Et Jason s'écria : « Tu viens, Médée » !
« Tu viens, Médée » exactement comme mon épouse quand elle s'adresse à son amie imaginaire et que je fais comme si de rien n'était, évidemment.
C'est l'histoire d'un héros grec parti avec son équipage à la recherche d'une peau de mouton magique dénommée la Toison d'Or en Colchide une région de l'actuelle Géorgie. La mythologie est globalement bien respectée, ce qui mérite d'être souligné car ce n'est pas toujours le cas, même si certains aspects en sont modifiés, édulcorés, notamment toute la fin de l'histoire, quand Jason trompe Médée et qu'elle se venge, ce qui est effacé au profit d'un happy end.

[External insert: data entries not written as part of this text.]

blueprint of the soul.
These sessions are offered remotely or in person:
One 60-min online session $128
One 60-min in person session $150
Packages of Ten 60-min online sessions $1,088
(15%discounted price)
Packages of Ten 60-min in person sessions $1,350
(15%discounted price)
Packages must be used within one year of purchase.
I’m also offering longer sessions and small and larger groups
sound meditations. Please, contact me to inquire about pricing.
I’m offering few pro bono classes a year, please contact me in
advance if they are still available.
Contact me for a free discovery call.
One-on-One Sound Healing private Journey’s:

La réflexion sur la condition humaine est fidèle à la conception des Anciens. Les humains ne sont que des pions aux mains des Dieux qui, du haut de l'Olympe, jouent avec eux comme on joue aux échecs.…et par conséquent «les Dieux sont cruels, mais il arrivera qu'un jour on se passera d'eux ».
Pour le casting seule Honor Blackman, dans le rôle de la déesse Héra et ex-James Bond Girl de Goldfinger a laissé une trace, à ma connaissance.

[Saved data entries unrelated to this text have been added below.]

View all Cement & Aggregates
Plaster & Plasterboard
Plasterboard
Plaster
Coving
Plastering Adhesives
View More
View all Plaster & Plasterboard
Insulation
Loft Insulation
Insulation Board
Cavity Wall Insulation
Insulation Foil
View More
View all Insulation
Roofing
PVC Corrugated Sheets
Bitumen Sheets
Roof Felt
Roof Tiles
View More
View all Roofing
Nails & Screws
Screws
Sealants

Et en conclusion du film il n'y a pas cette fois de moralisme hollywoodien : la victoire de Jason qui s'empare du totem d'un autre peuple est, si on y réfléchit, la victoire de la cupidité sur la tradition, celle de l'étranger sur l'indigène, du protégé des dieux sur le plus faible. Mais il faut se garder comme d'habitude de juger la mythologie antique avec le regard contemporain. Jason et les Argonautes est un film qui a gardé l’esprit d’enfance tout en évitant le ridicule. Les enfants sont fascinés par le mélange du merveilleux et du macabre, surtout lorsque les histoires relatées se terminent bien pour leur héros ou leur héroïne. Je doute cependant que les adolescents nourris des effets spéciaux de Star Wars et de la 3D puissent apprécier la simplicité des trucages, si inventifs et poétiques qu'ils soient.
Car l'intérêt du film, son trésor caché, ce sont les effets spéciaux et la technologie image par image (stop motion) de Ray Harryhausen qui multiplie les exploits techniques : tout en intégrant ses personnages animés avec des acteurs réels il réussit à donner vie à une statue géante aux mouvements saccadés (Talos), à des harpies volantes gloutonnes, à une dangereuse créature à sept têtes (l’Hydre ) dont les dents donnent naissance à sept squelettes qui sortent de terre armés et menaçants et entrent en lutte avec l'équipage. Certes dit comme ça ces séquences ne sont pas ébouriffantes. Mais il faut voir Jason à l'aune des moyens de l'époque où l'huile de coude et le dessin remplaçaient la technologie. A titre d'exemple Harryhausen et son équipe ont mis quatre mois pour animer les seuls squelettes pour une séquence de quelques minutes à peine.
En tant que producteur associé, Harryhausen a d'ailleurs exigé de garder le contrôle des séquences afin de ne pas risquer de voir ses trucages gâchés par un mauvais choix de cadre ou de montage.
Ce mariage inédit pour l'époque de l’art et de la technique méritait bien cet arrêt sur image.